At trial, the evidence for the prosecution case was a section 28 YJCEA pre-recorded cross-examination (see note (i) below) of the complainant in regard to the abuse by P; evidence from a police officer detailing the first account of the complainant (in this original statement, reference had been made to the domestic abuse suffered by the complainant from her husband, but this was edited out by agreement); and P's ex-wife's evidence for the prosecution saying that P had told her things, that he had touched her and done things with his sister that he "wasn't proud of". 

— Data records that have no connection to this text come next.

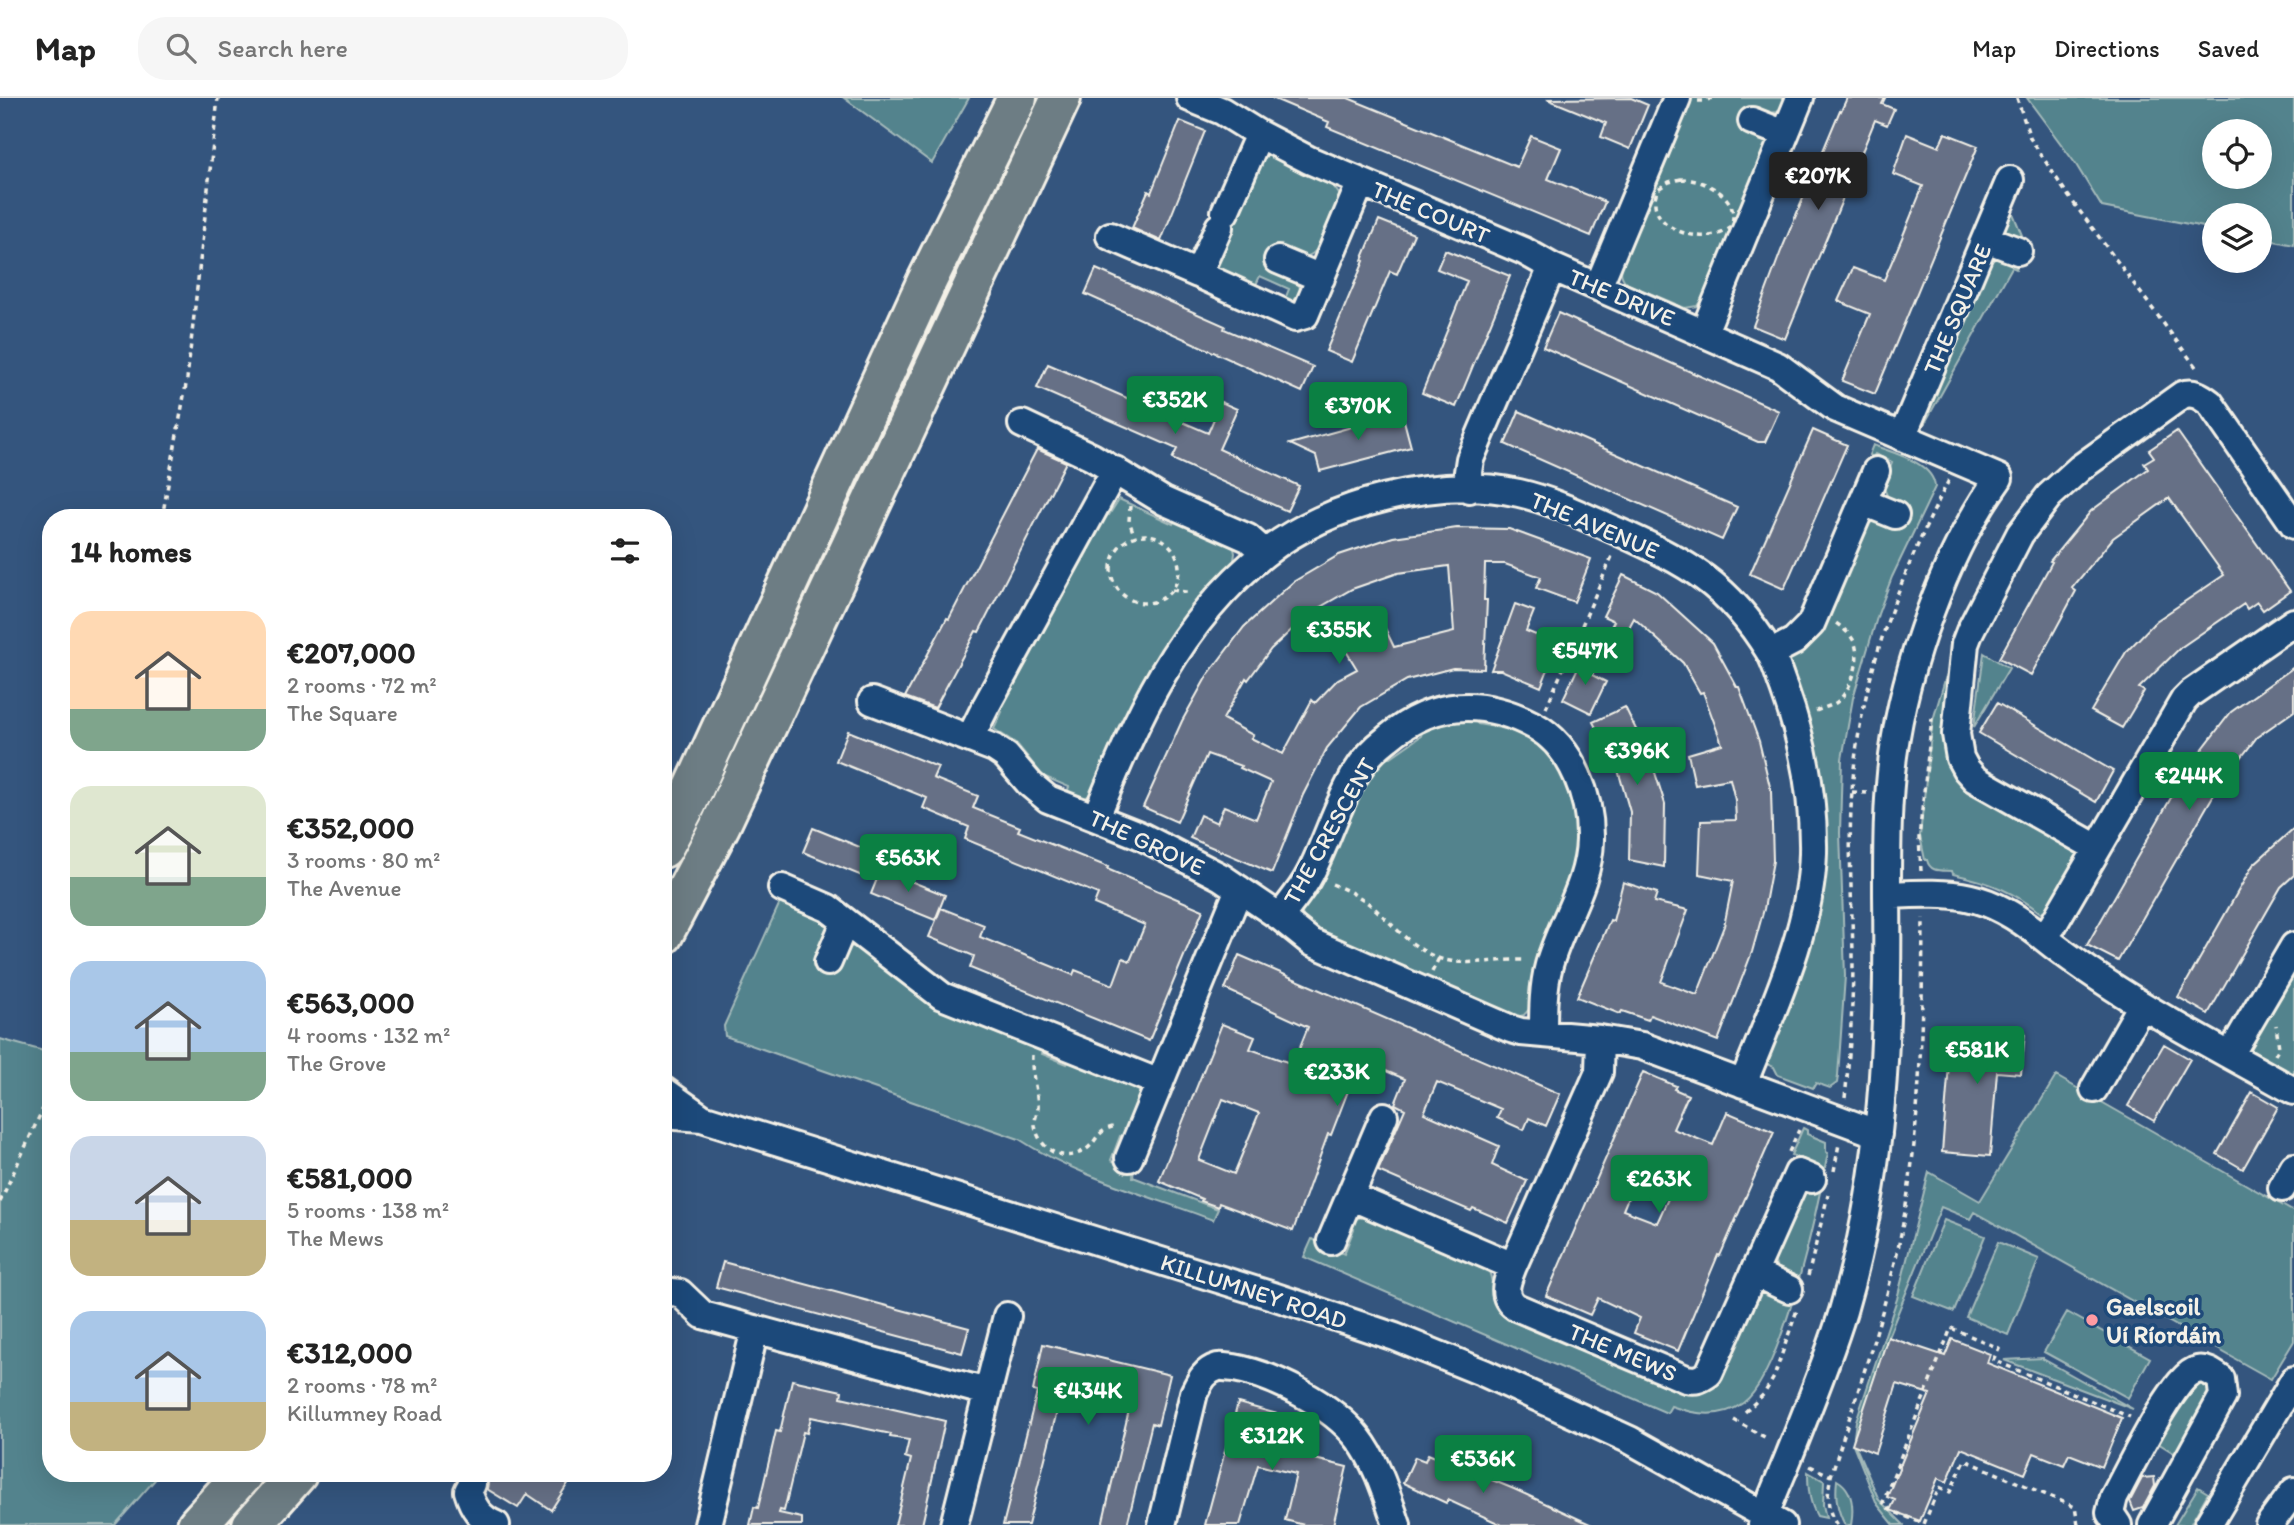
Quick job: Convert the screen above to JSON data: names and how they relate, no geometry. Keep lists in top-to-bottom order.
{
  "streets": {
    "street": [
      "THE COURT",
      "THE DRIVE",
      "THE SQUARE",
      "THE AVENUE",
      "THE CRESCENT",
      "THE GROVE",
      "KILLUMNEY ROAD",
      "THE MEWS"
    ]
  },
  "crossings": [
    ["THE COURT", "THE DRIVE"],
    ["THE DRIVE", "THE SQUARE"],
    ["THE DRIVE", "THE AVENUE"],
    ["THE AVENUE", "THE CRESCENT"],
    ["THE AVENUE", "THE GROVE"],
    ["THE CRESCENT", "THE GROVE"],
    ["THE CRESCENT", "THE MEWS"]
  ],
  "places": ["Gaelscoil Uí Ríordáin"],
  "page": {
    "header": "Map",
    "search": "Search here",
    "nav": ["Map", "Directions", "Saved"],
    "price": [
      "€207K",
      "€352K",
      "€370K",
      "€355K",
      "€547K",
      "€396K",
      "€244K",
      "€563K",
      "€581K",
      "€233K",
      "€263K",
      "€434K",
      "€312K",
      "€536K"
    ],
    "heading": "14 homes",
    "list": [
      {
        "name": "€207,000",
        "note": "2 rooms · 72 m² · The Square"
      },
      {
        "name": "€352,000",
        "note": "3 rooms · 80 m² · The Avenue"
      },
      {
        "name": "€563,000",
        "note": "4 rooms · 132 m² · The Grove"
      },
      {
        "name": "€581,000",
        "note": "5 rooms · 138 m² · The Mews"
      },
      {
        "name": "€312,000",
        "note": "2 rooms · 78 m² · Killumney Road"
      }
    ]
  }
}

D denied the offending and called as a witness his and the complainant's mother and father. The mother said she understood nothing had happened, the father, that he had little to do with the children and was not aware of the mother hitting the children.
 
During the trial, the defence made an application, pursuant to section 41 of YJCEA to adduce evidence of the complainant's husband's sexual abuse of her on the basis that it would help explain why the complainant was so upset and affected during the section 28 cross examination, to let the jury know that the complainant had said that she had been raped by her husband. The application wasn't made properly but, in any event, the judge accepted it as an application. The judge refused the evidence about the complainant's allegations.
 
In his summing up to the jury, the judge directed the jury:
 
“Indeed, we have heard that the complainant had anorexia and had seen a psychiatrist and been in counselling. You have not, primarily to preserve the complainant’s privacy as much as we can, heard anything about the cause of the anorexia or the reason she was undergoing counselling and treatment and, in the circumstances, it would be pure speculation for you to consider why she was behaving as she did in the video recorded interviews. There are, to put it simply, multiple different reasons why she may have been distressed during those interviews.”
 
P was convicted of four counts of indecent assault and three counts of rape against the complainant.
 
P appealed against conviction. The grounds of appeal were -
The judge had wrongly excluded evidence of the complainant's complaints of sexual abuse and domestic violence against her former husband. It was submitted that the jury did not have all of the details of the complainant's mental health background to place into context and consider.
 
The judge had wrongly failed to give a direction on doli incapax (see note (ii) below) in relation to P, in respect of incidents related by the complainant which did not form part of the indictment, these being P went to a special school as he had dyslexia. He had self-harmed by cutting himself and threatening to commit suicide during the relevant period. His parents had asked the complainant, his younger sister, to chaperone him.
 

Held


Appeal dismissed.

The trial judge was right to exclude evidence about the complainant's husband's sexual abuse of her. This was because the evidence was not relevant to any issue in the trial, and so did not fall within section 41(3)(a), the husband was not on trial. Also, the evidence was not admissible pursuant to section 41(5) as the evidence did not relate to any evidence adduced by the prosecution about any sexual behaviour of the complainant. (This argument however, hadn't been advanced on appeal).
 
P was aged 14 years and 5 months at the time of the earliest date of offending, therefore, there was no obligation on the trial judge to give a direction on doli incapax.